When many Connecticut residents hear the word ‘abuse’ in the context of another person being ‘abused,’ they usually think about an active, physical act. Punching or hitting someone, for example, may be the kind of abuse most often pictured. While these kinds of overt acts certainly are abuse in most circumstance, there are other, more insidious forms of abuse that exist, and these may be more prevalent, especially when dealing with vulnerable populations such as the elderly.

Elder abuse in Connecticut is any kind of physical or emotional injury inflicted willfully on an elderly person, but it can also consist of exploitation, abandonment or deprivation of essential services. Because actual physical abuse leaves marks and is easier to notice, many times, abuse takes these more passive forms. The deprivation of essential services means withdrawal or withholding of any service that would be essential to a nursing home resident’s well-being.

So, while improper use of restraints or threats of violence might constitute abuse, so too could not providing workers to move a bed-ridden resident enough to prevent sores or withholding necessary medication or locking the patient in his or her room. These types of acts are harder to prove than physical abuse and may depend upon the testimony of the resident to whom they are happening.
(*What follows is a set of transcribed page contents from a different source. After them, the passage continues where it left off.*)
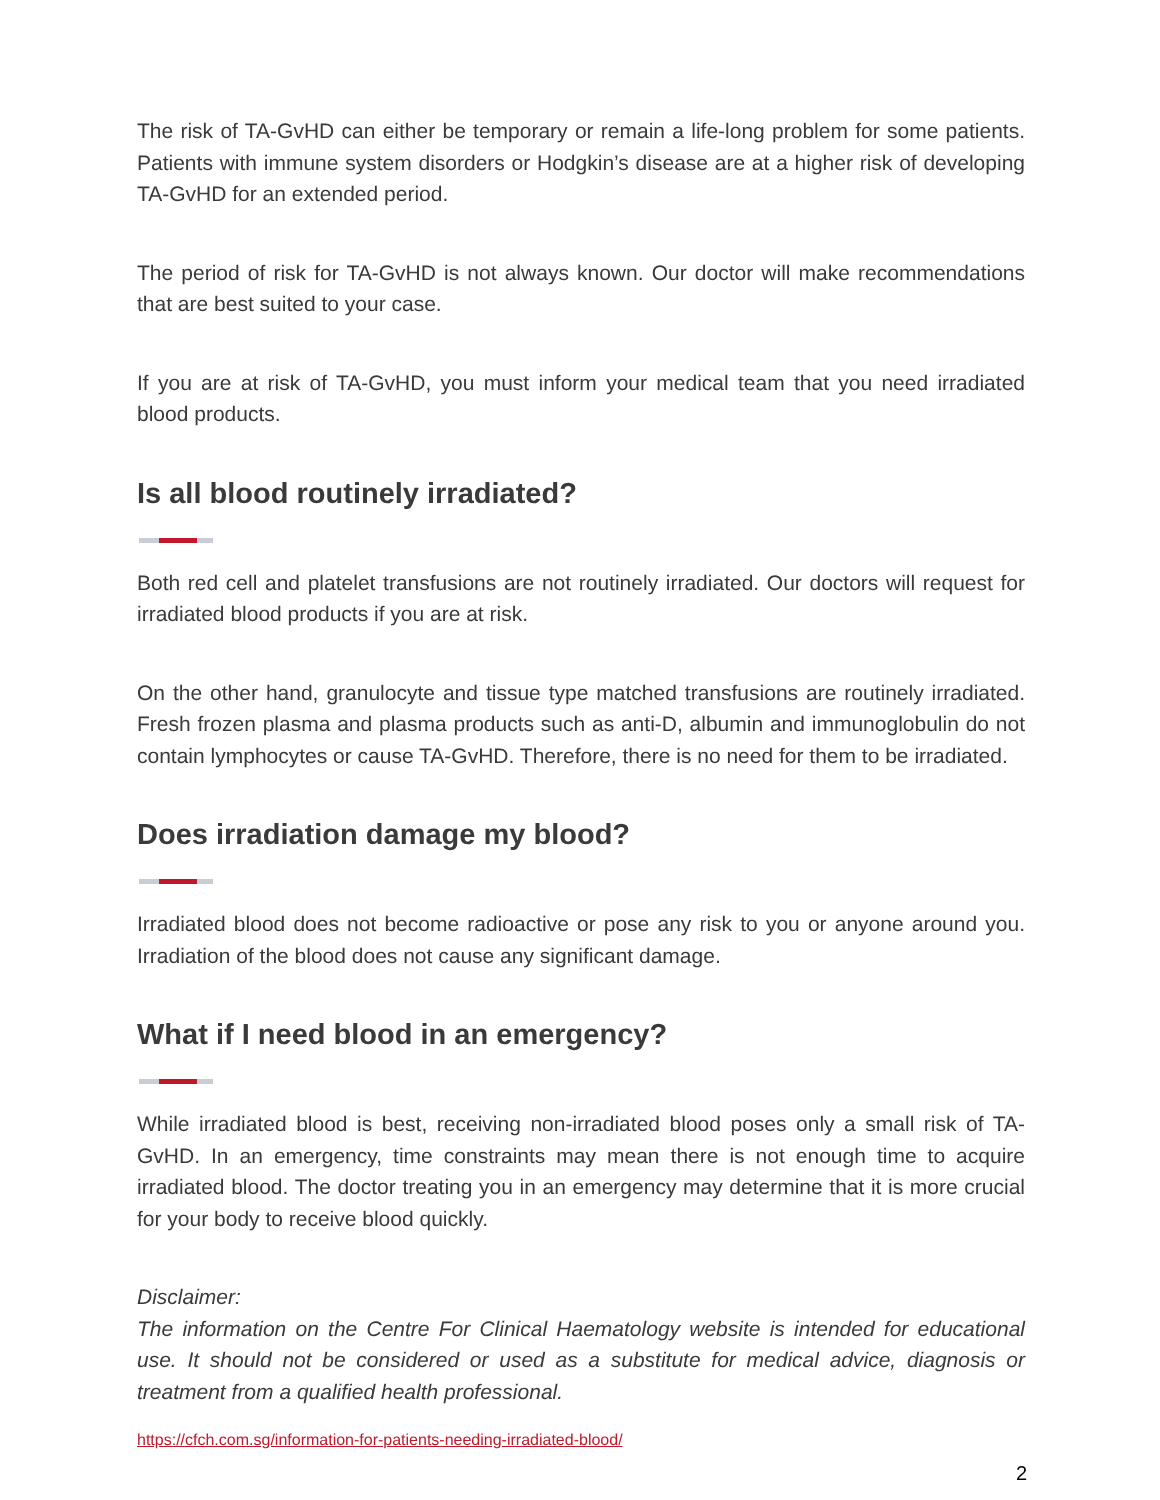The risk of TA-GvHD can either be temporary or remain a life-long problem for some patients. Patients with immune system disorders or Hodgkin’s disease are at a higher risk of developing TA-GvHD for an extended period.
The period of risk for TA-GvHD is not always known. Our doctor will make recommendations that are best suited to your case.
If you are at risk of TA-GvHD, you must inform your medical team that you need irradiated blood products.
Is all blood routinely irradiated?
Both red cell and platelet transfusions are not routinely irradiated. Our doctors will request for irradiated blood products if you are at risk.
On the other hand, granulocyte and tissue type matched transfusions are routinely irradiated. Fresh frozen plasma and plasma products such as anti-D, albumin and immunoglobulin do not contain lymphocytes or cause TA-GvHD. Therefore, there is no need for them to be irradiated.
Does irradiation damage my blood?
Irradiated blood does not become radioactive or pose any risk to you or anyone around you. Irradiation of the blood does not cause any significant damage.
What if I need blood in an emergency?
While irradiated blood is best, receiving non-irradiated blood poses only a small risk of TA-GvHD. In an emergency, time constraints may mean there is not enough time to acquire irradiated blood. The doctor treating you in an emergency may determine that it is more crucial for your body to receive blood quickly.
Disclaimer:
The information on the Centre For Clinical Haematology website is intended for educational use. It should not be considered or used as a substitute for medical advice, diagnosis or treatment from a qualified health professional.
https://cfch.com.sg/information-for-patients-needing-irradiated-blood/
2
Because older people sometimes have difficulty remembering details or become confused more easily, these behaviors sometimes go under-reported.

In short, patients and residents of nursing homes and their loved ones should be vigilant and aware of the types of abuse that could occur. Talking frequently with family members in such institutions and being inquisitive about their conditions, as well as trusting what they tell you may be the best way to guard against the violation of that person’s rights by nursing home employees.